Why did Jesus refuse
Question: Why did Jesus REFUSE to drink a mixture of gall and wine just before he was put on the cross?
Answer: Only two of the four gospels, Matthew and Mark, mention Jesus being offered something to drink before being placed on the cross. Matthew 27:33 - 34 refers to this drink as wine mixed with gall, while Mark calls it wine and myrrh (Mark 15:23). Both Biblical verses refer to the same thing.
Jesus was offered a wine and gall mix to drink just before 9 am on Wednesday, April 5 in 30 A.D. The offering took place right after he arrived at Golgotha but before he was nailed to the cross and the Roman soldiers cast lots for his clothes.
The English word gall, in the New Testament, comes from the Greek word chole (Strong's Concordance #G5521) which literally means poison. All the Old Testament verses that use this word (Lamentations 3:5, 3:19, Jeremiah 8:14, 9:15, 23:15 and so on) have a common definition of something that tastes bitter and is (many times) poisonous.

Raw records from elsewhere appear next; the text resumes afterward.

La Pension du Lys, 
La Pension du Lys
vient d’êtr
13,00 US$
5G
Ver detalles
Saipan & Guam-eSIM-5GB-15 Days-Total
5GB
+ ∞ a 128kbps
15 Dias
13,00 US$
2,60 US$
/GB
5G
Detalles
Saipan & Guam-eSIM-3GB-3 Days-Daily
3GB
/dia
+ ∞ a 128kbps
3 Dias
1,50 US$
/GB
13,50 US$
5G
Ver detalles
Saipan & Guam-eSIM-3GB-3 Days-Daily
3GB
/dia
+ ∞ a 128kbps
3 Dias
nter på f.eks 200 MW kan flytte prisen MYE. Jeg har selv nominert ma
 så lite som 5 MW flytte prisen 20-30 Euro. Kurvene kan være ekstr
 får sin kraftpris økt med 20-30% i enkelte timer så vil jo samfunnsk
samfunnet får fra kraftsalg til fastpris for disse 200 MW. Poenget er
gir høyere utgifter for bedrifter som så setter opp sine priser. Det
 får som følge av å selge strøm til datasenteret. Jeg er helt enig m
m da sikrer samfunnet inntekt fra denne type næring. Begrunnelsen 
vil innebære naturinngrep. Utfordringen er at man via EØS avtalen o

A mixture of wine and gall was commonly given to criminals before their execution in order to ease some of their suffering. As an ex-chemistry teacher, I taught in my classes that all poisons are BITTER but acids are SOUR. Christ likely refused this drink knowing that its bitter taste meant it was more of a poison than a pain killer. He did not want to die from poisoning or have his senses numbed while on the cross. He knew that He had to shed his blood in order for Him to become the supreme sacrifice for the sins of all man, and He refused to take the easy way out of it.
The offering of this concoction by the Romans, however, was a fulfillment of a prophecy given by King David. While in the depths of a painful trial David cried that his enemies gave him only something bitter to quench his thirst (Psalm 69:16 - 21).